> _What is being asked_
Check each line of the entries below for the word "choice", and copy the lines that have it.

**** Data for this task

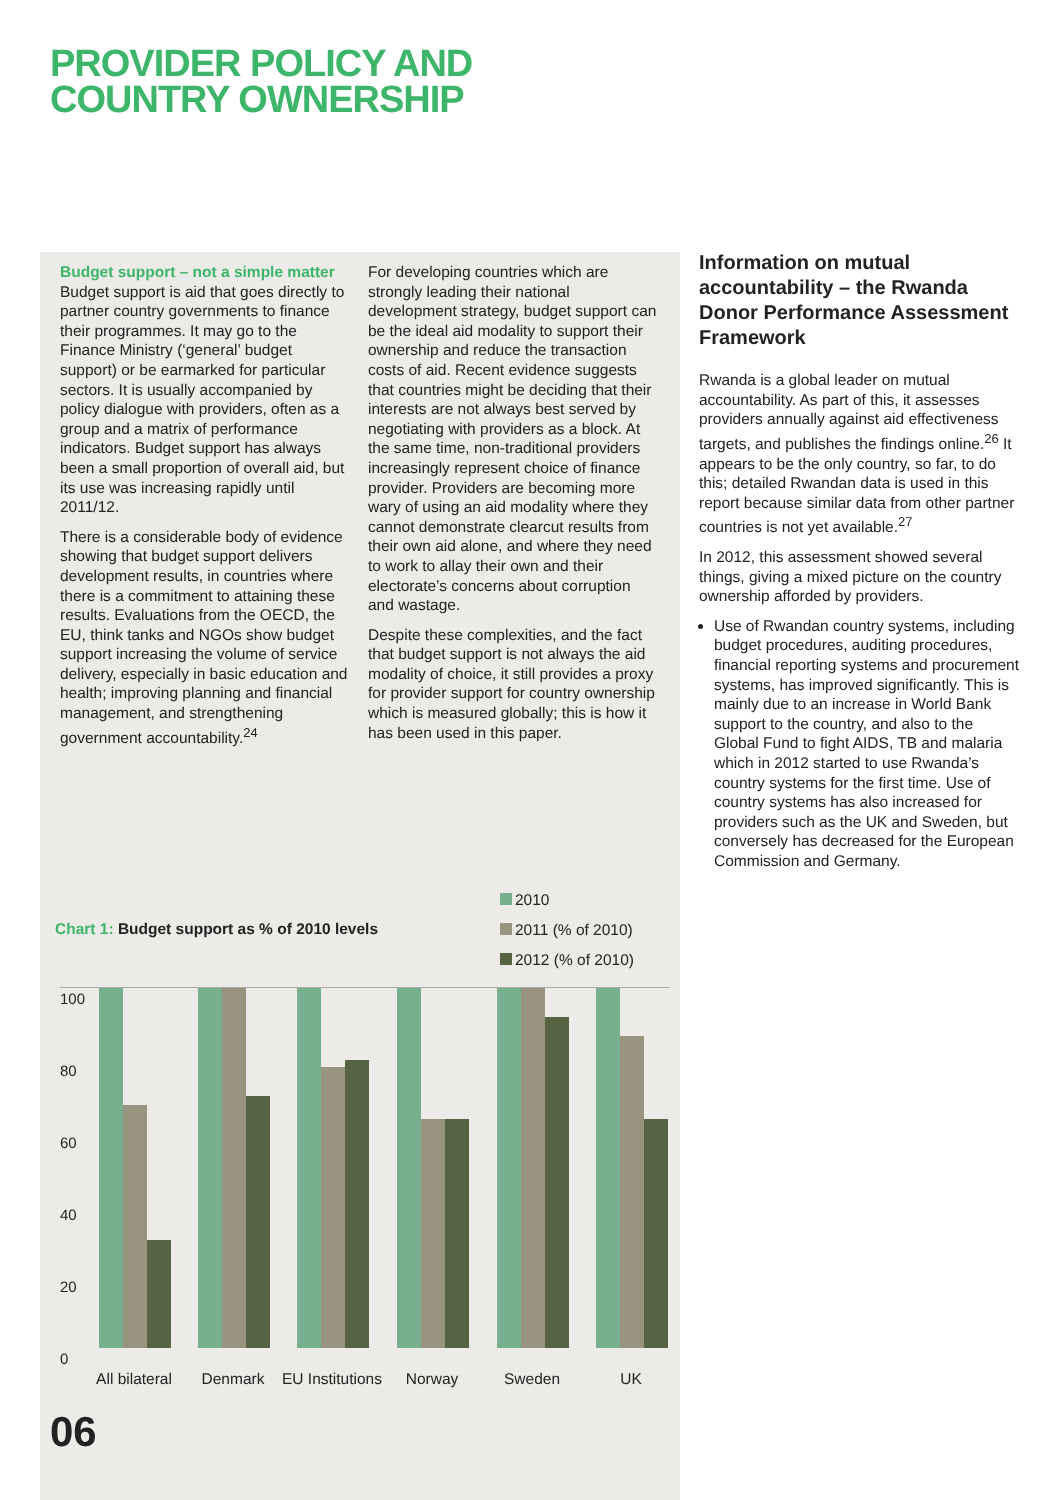PROVIDER POLICY AND
COUNTRY OWNERSHIP
Budget support – not a simple matter
Budget support is aid that goes directly to partner country governments to finance their programmes. It may go to the Finance Ministry (‘general’ budget support) or be earmarked for particular sectors. It is usually accompanied by policy dialogue with providers, often as a group and a matrix of performance indicators. Budget support has always been a small proportion of overall aid, but its use was increasing rapidly until 2011/12.
There is a considerable body of evidence showing that budget support delivers development results, in countries where there is a commitment to attaining these results. Evaluations from the OECD, the EU, think tanks and NGOs show budget support increasing the volume of service delivery, especially in basic education and health; improving planning and financial management, and strengthening government accountability.<sup>24</sup>
For developing countries which are strongly leading their national development strategy, budget support can be the ideal aid modality to support their ownership and reduce the transaction costs of aid. Recent evidence suggests that countries might be deciding that their interests are not always best served by negotiating with providers as a block. At the same time, non-traditional providers increasingly represent choice of finance provider. Providers are becoming more wary of using an aid modality where they cannot demonstrate clearcut results from their own aid alone, and where they need to work to allay their own and their electorate’s concerns about corruption and wastage.
Despite these complexities, and the fact that budget support is not always the aid modality of choice, it still provides a proxy for provider support for country ownership which is measured globally; this is how it has been used in this paper.
Information on mutual accountability – the Rwanda Donor Performance Assessment Framework
Rwanda is a global leader on mutual accountability. As part of this, it assesses providers annually against aid effectiveness targets, and publishes the findings online.<sup>26</sup> It appears to be the only country, so far, to do this; detailed Rwandan data is used in this report because similar data from other partner countries is not yet available.<sup>27</sup>
In 2012, this assessment showed several things, giving a mixed picture on the country ownership afforded by providers.
Use of Rwandan country systems, including budget procedures, auditing procedures, financial reporting systems and procurement systems, has improved significantly. This is mainly due to an increase in World Bank support to the country, and also to the Global Fund to fight AIDS, TB and malaria which in 2012 started to use Rwanda’s country systems for the first time. Use of country systems has also increased for providers such as the UK and Sweden, but conversely has decreased for the European Commission and Germany.
Chart 1: Budget support as % of 2010 levels
2010
2011 (% of 2010)
2012 (% of 2010)
100
80
60
40
20
0
All bilateral
Denmark
EU Institutions
Norway Sweden UK
06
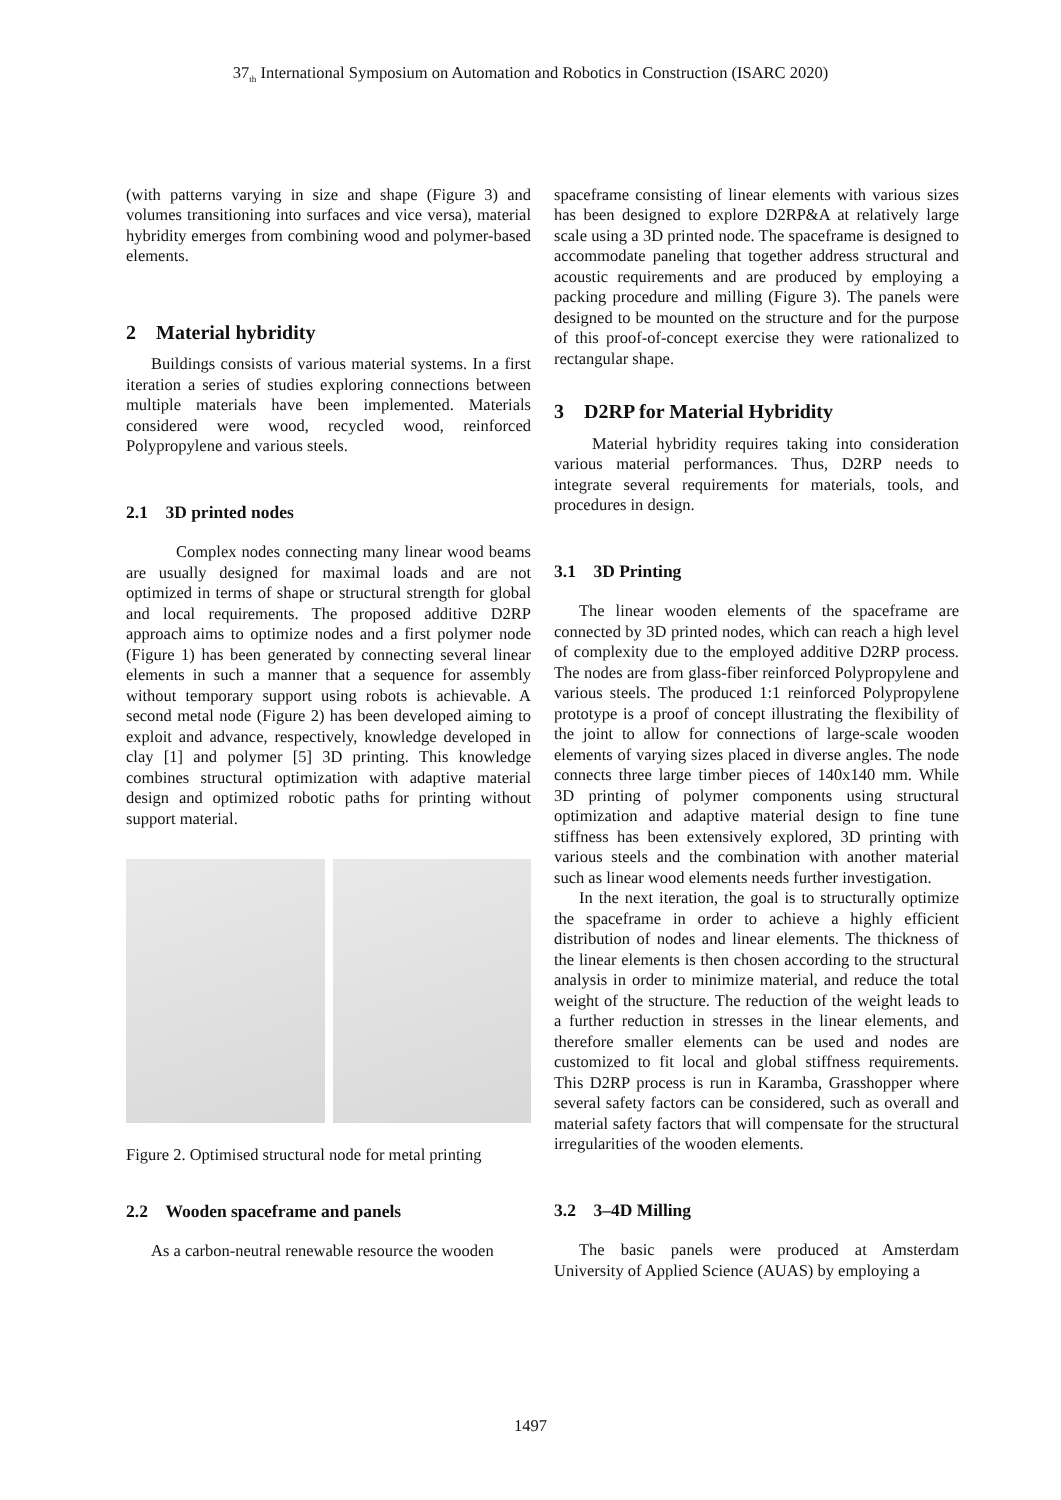37<sub>th</sub> International Symposium on Automation and Robotics in Construction (ISARC 2020)
(with patterns varying in size and shape (Figure 3) and volumes transitioning into surfaces and vice versa), material hybridity emerges from combining wood and polymer-based elements.
2 Material hybridity
Buildings consists of various material systems. In a first iteration a series of studies exploring connections between multiple materials have been implemented. Materials considered were wood, recycled wood, reinforced Polypropylene and various steels.
2.1 3D printed nodes
Complex nodes connecting many linear wood beams are usually designed for maximal loads and are not optimized in terms of shape or structural strength for global and local requirements. The proposed additive D2RP approach aims to optimize nodes and a first polymer node (Figure 1) has been generated by connecting several linear elements in such a manner that a sequence for assembly without temporary support using robots is achievable. A second metal node (Figure 2) has been developed aiming to exploit and advance, respectively, knowledge developed in clay [1] and polymer [5] 3D printing. This knowledge combines structural optimization with adaptive material design and optimized robotic paths for printing without support material.
Figure 2. Optimised structural node for metal printing
2.2 Wooden spaceframe and panels
As a carbon-neutral renewable resource the wooden
spaceframe consisting of linear elements with various sizes has been designed to explore D2RP&A at relatively large scale using a 3D printed node. The spaceframe is designed to accommodate paneling that together address structural and acoustic requirements and are produced by employing a packing procedure and milling (Figure 3). The panels were designed to be mounted on the structure and for the purpose of this proof-of-concept exercise they were rationalized to rectangular shape.
3 D2RP for Material Hybridity
Material hybridity requires taking into consideration various material performances. Thus, D2RP needs to integrate several requirements for materials, tools, and procedures in design.
3.1 3D Printing
The linear wooden elements of the spaceframe are connected by 3D printed nodes, which can reach a high level of complexity due to the employed additive D2RP process. The nodes are from glass-fiber reinforced Polypropylene and various steels. The produced 1:1 reinforced Polypropylene prototype is a proof of concept illustrating the flexibility of the joint to allow for connections of large-scale wooden elements of varying sizes placed in diverse angles. The node connects three large timber pieces of 140x140 mm. While 3D printing of polymer components using structural optimization and adaptive material design to fine tune stiffness has been extensively explored, 3D printing with various steels and the combination with another material such as linear wood elements needs further investigation.
In the next iteration, the goal is to structurally optimize the spaceframe in order to achieve a highly efficient distribution of nodes and linear elements. The thickness of the linear elements is then chosen according to the structural analysis in order to minimize material, and reduce the total weight of the structure. The reduction of the weight leads to a further reduction in stresses in the linear elements, and therefore smaller elements can be used and nodes are customized to fit local and global stiffness requirements. This D2RP process is run in Karamba, Grasshopper where several safety factors can be considered, such as overall and material safety factors that will compensate for the structural irregularities of the wooden elements.
3.2 3–4D Milling
The basic panels were produced at Amsterdam University of Applied Science (AUAS) by employing a
1497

********

> _Solution to the problem_
For developing countries which are strongly leading their national development strategy, budget support can be the ideal aid modality to support their ownership and reduce the transaction costs of aid. Recent evidence suggests that countries might be deciding that their interests are not always best served by negotiating with providers as a block. At the same time, non-traditional providers increasingly represent choice of finance provider. Providers are becoming more wary of using an aid modality where they cannot demonstrate clearcut results from their own aid alone, and where they need to work to allay their own and their electorate’s concerns about corruption and wastage.
Despite these complexities, and the fact that budget support is not always the aid modality of choice, it still provides a proxy for provider support for country ownership which is measured globally; this is how it has been used in this paper.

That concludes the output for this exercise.